Post-war Northern Ireland was in something of a time-warp, but even here change was on the way. Hume was among the first of a new generation of 11-plus Catholic primary school pupils nurtured by Labour's education reforms, grudgingly and belatedly implemented by Stormont in 1948. He won a scholarship from Rosemount school to St Columb's, the church's grammar school where the discipline was tough and academic standards high. St Columb's was also a junior seminary, and Hume, an altar boy at the city's cathedral since he was eight, opted to become a priest. At the age of 17, he went to St Patrick's College, Maynooth, the highly successful but spartan seminary outside Dublin. He stayed three years, studying history and French, and then quit. He is reluctant to talk about his disillusion with the cloth.

Hume went back to his native Derry without a degree (he later took a good second-class honours) and found work as a teacher. As time went by, he was also drawn ineluctably into public life. He was a founder of the Derry Credit Union, a mutual savings and loan institution which now has thousands of members and millions of pounds in reserves. He helped set up the Derry Housing Action Committee, which seriously addressed the issue of Catholic homelessness for the first time. And while still a 28-year- old teacher, he chaired an all-party city pressure group demanding that Northern Ireland's second university should be based in Londonderry rather than Coleraine.

The campaign failed (though Londonderry has its university now), and its failure pushed Hume further into politics. He originally stood as an Independent, but worked closely with other Opposition MPs at Stormont from the start. The outcome of this collaboration was the Social Democratic and Labour Party, founded in August 1970 with Gerry Fitt as its leader and Hume as his deputy. It was a new beginning in Irish politics. The SDLP was left of centre, but not avowedly socialist, and it was pledged to work for "the eventual re-unification of Ireland through the consent of the majority of the people in the North and the South." That remains its aim. The SDLP joined the short-lived power-sharing executive of 1974, and Hume was in the Cabinet as Commerce Minister. It was the only time he held office in Northern Ireland.

By this stage, however, Northern Ireland was in the grip of IRA terror, and, deprived by the imposition of direct rule of a platform at Stormont, Hume looked abroad - particularly to America - to influence events. He was close to Senator Edward Kennedy, who helped him get a lectureship at Harvard University. Eventually, President Carter spoke in public of the need for "an Irish dimension" in solving the Ulster issue.

Hume worked his way back to the political centre-stage, becoming an MEP in 1979 and leader of his party later that year. He entered Westminster in 1983, as MP for Foyle, pointing out in his maiden speech that never before had a Catholic or a non-unionist represented Derry.

He is not much of a "Westminster man", and makes no secret of it. He is usually there for Northern Ireland questions, but rarely at other times.

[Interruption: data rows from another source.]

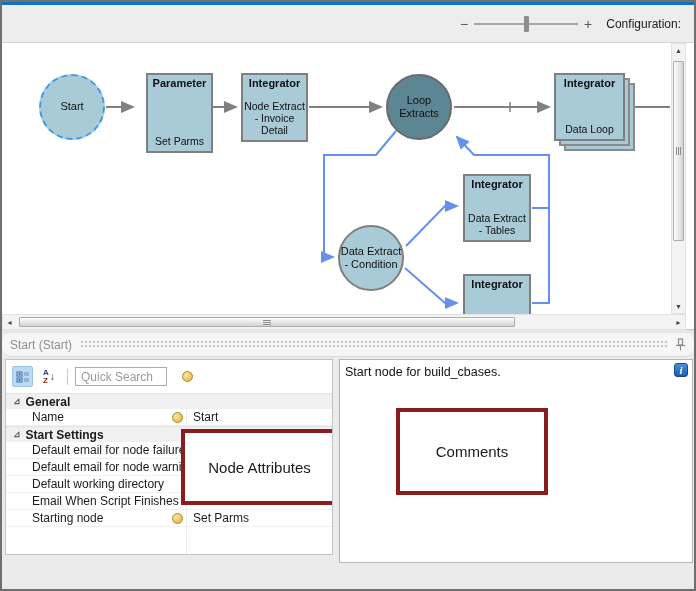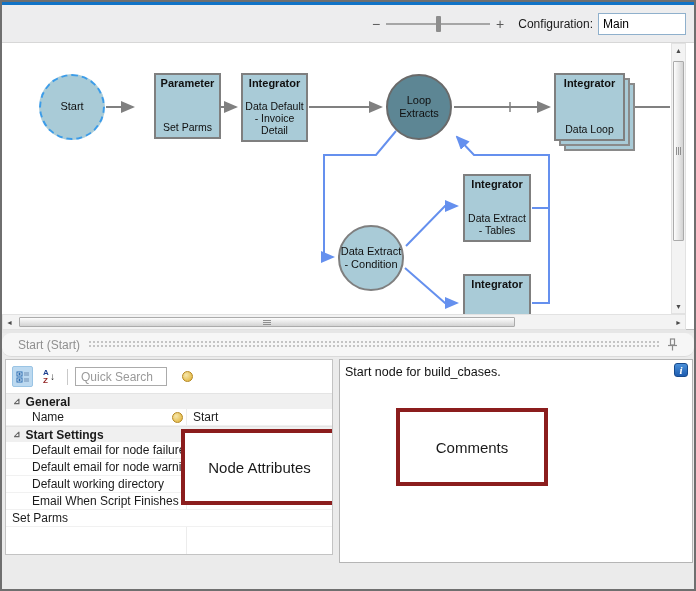--- a/index.html
+++ b/index.html
@@ -172,7 +172,6 @@
       <span class="zoom-glyph">+</span>
     </div>
     <span class="config-label">Configuration:</span>
-    <input class="config-input" value="Main" style="">
   </div>
 
   <div class="canvas-wrap">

It was expected that he would stand down at the next general election, when he will be 60, but if the peace process has not run its course he may feel obliged to stay on, "sentenced to the treadmill", as an aide puts it.

His political style is pedagogic. Perhaps his greatest contribution to finding a solution to the Ulster problem has been his gift of a language (often described as "Humespeak") in which the parties can talk without losing face. His formula of "the right of the Irish people to self-determination" echoes through the Downing Street declaration. It was Hume who persuaded Peter Brooke, Secretary of State for Northern Ireland, to declare that Britain "no longer has a selfish strategic or economic interest" and that it was "difficult to envisage" a military victory over the IRA. This gift, together with his tireless determination not to accept defeat or be put off by extremist obloquy, will earn him a place in Ireland's political pantheon.